Adrian cycles to school with a mean time of 20 minutes and a standard deviation of 5 minutes. Pamela walks to school with a mean time of 30 minutes and a standard deviation of 2 minutes. They each calculate the total time it takes them to get to school over a five-day week. What is the expected mean and standard deviation of the difference in the total weekly journey times, assuming journey times are independent?
Can someone help with this probability question please?
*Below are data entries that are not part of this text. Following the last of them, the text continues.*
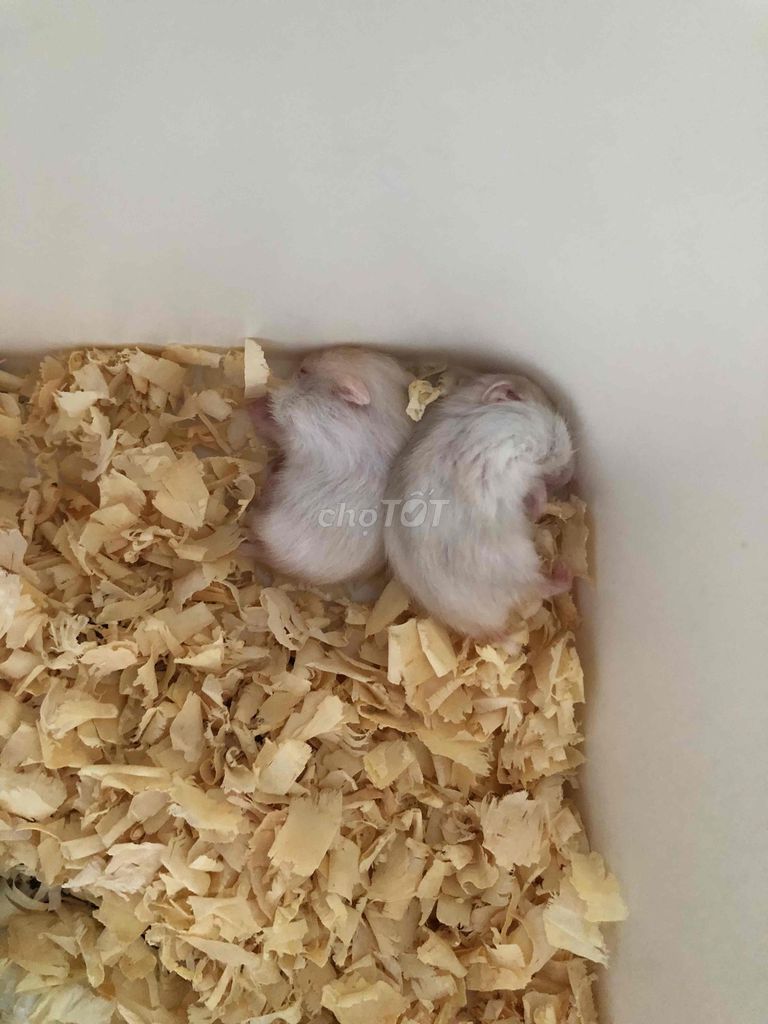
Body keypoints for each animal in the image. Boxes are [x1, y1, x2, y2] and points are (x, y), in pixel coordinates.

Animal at [384, 372, 575, 639]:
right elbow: (537, 488)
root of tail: (487, 628)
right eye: (556, 438)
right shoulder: (516, 455)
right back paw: (564, 571)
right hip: (517, 560)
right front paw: (540, 502)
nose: (569, 476)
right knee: (540, 586)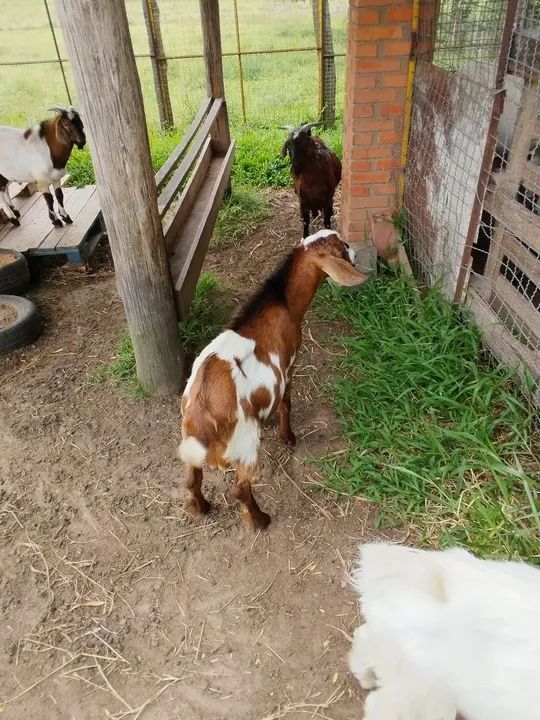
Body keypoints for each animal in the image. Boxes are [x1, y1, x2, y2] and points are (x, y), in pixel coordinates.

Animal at [179, 230, 369, 530]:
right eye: (342, 247)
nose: (354, 251)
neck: (283, 302)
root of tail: (201, 412)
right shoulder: (288, 365)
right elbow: (286, 402)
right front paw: (288, 438)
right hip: (243, 441)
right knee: (239, 488)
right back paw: (260, 520)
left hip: (189, 440)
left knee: (191, 477)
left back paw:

Let $X_i$ be the time that it takes Adrian to go to school on the $i$-th day of the week, for $i=1,2,3,4,5$. Then, the total weekly journey time $X$ of Adrian can be expressed as $$X=X_1+X_2+X_3+X_4+X_5$$ Due to linearity of expectation $$E[X]=E[X_1]+E[X_2]+E[X_3]+E[X_4]+E[X_5]=20+\ldots+20=5\cdot20=100$$ Due to independence of journey times $$\begin{align*}Var(X)&=Var(X_1)+Var(X_2)+Var(X_3)+Var(X_4)+Var(X_5)=\\&=5^2+\ldots+5^2=5\cdot5^2=125\end{align*}$$ where $Var(X)$ denotes the variance of $X$. The standard deviation is the (positive) root of the variance $$σ_X=\sqrt{Var(X)}=\sqrt{125}$$ (Note that independence is necessary to use this formula for the variance but is not needed to use the formula for the expectation).
Similarly let $Y_i$ be the time that it takes Pamela to go to school on the $i$-th day of the week, for $i=1,2,3,4,5$. Then, the total weekly journey time $Y$ of Pamela can be expressed as $$Y=Y_1+Y_2+Y_3+Y_4+Y_5$$ and as above $$E[X]=E[Y_1]+E[Y_2]+E[Y_3]+E[Y_4]+E[Y_5]=5\cdot30=150$$ and $$Var(Y)=Var(Y_1)+Var(Y_2)+Var(Y_3)+Var(Y_4)+Var(Y_5)=5\cdot2^2=20$$ and therefore $$σ_Y=\sqrt{Var(Y)}=\sqrt{20}$$
Now that you have the expected times and standard deviations of the individual total journey times $X$ of Adrian and $Y$ of Pamela, you can proceed to answer the actual question of the exercise which is to calculate the expected value and the standard deviation of their difference $X-Y$, i.e. $$E[X-Y] \quad \text{ and } \quad σ_{X-Y}=\sqrt{Var(X-Y)}$$ (note that the choice $X-Y$ instead of $Y-X$ is not specified in the exercise. So if you take $Y-X$ the sign of the expectation will be exactly the opposite but the variance will be the same.) Now, using the properties of the expectation and the variance for independent random variables you obtain as above that $$E[X-Y]=E[X]-E[Y]=100-150=-50$$ and $$Var(X-Y)=Var(X)\color{blue}{+}Var(Y)=125+20=145$$ and therefore $$σ_{X-Y}=\sqrt{145}$$ (note that the "-" becomes a "+" when calculating the variance!)